Copy the rows word for word, beginning at the first one and stopping after the line that contains "Eliminated by Hapoel".

^^^^^^^^^^^^^^^^

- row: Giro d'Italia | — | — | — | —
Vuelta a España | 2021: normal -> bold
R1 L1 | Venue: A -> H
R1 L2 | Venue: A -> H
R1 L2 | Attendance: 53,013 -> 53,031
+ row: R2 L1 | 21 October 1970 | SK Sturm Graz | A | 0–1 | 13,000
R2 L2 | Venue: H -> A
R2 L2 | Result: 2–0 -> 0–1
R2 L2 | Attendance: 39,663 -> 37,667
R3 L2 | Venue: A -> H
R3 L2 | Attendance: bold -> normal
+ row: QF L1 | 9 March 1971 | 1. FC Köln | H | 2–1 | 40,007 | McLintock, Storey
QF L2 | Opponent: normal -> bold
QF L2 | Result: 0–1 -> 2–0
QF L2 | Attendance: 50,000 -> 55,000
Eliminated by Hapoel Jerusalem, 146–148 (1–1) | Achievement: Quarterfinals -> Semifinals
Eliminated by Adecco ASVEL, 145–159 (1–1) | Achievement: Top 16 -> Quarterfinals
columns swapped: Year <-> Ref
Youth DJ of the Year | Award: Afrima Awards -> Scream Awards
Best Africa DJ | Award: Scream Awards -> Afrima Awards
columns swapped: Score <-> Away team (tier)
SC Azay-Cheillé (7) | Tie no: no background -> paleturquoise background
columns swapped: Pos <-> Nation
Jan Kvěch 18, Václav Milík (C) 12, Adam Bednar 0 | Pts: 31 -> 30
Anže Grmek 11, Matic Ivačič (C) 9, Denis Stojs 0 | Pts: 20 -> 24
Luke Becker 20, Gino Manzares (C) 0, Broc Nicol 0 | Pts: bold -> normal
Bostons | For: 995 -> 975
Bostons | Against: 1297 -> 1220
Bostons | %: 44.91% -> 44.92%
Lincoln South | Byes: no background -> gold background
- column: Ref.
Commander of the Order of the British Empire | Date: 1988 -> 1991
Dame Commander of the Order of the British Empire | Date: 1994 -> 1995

^^^^^^^^^^^^^^^^

[Problem solution]
- row: Giro d'Italia | — | — | — | —
Vuelta a España | 2021: normal -> bold
R1 L1 | Venue: A -> H
R1 L2 | Venue: A -> H
R1 L2 | Attendance: 53,013 -> 53,031
+ row: R2 L1 | 21 October 1970 | SK Sturm Graz | A | 0–1 | 13,000
R2 L2 | Venue: H -> A
R2 L2 | Result: 2–0 -> 0–1
R2 L2 | Attendance: 39,663 -> 37,667
R3 L2 | Venue: A -> H
R3 L2 | Attendance: bold -> normal
+ row: QF L1 | 9 March 1971 | 1. FC Köln | H | 2–1 | 40,007 | McLintock, Storey
QF L2 | Opponent: normal -> bold
QF L2 | Result: 0–1 -> 2–0
QF L2 | Attendance: 50,000 -> 55,000
Eliminated by Hapoel Jerusalem, 146–148 (1–1) | Achievement: Quarterfinals -> Semifinals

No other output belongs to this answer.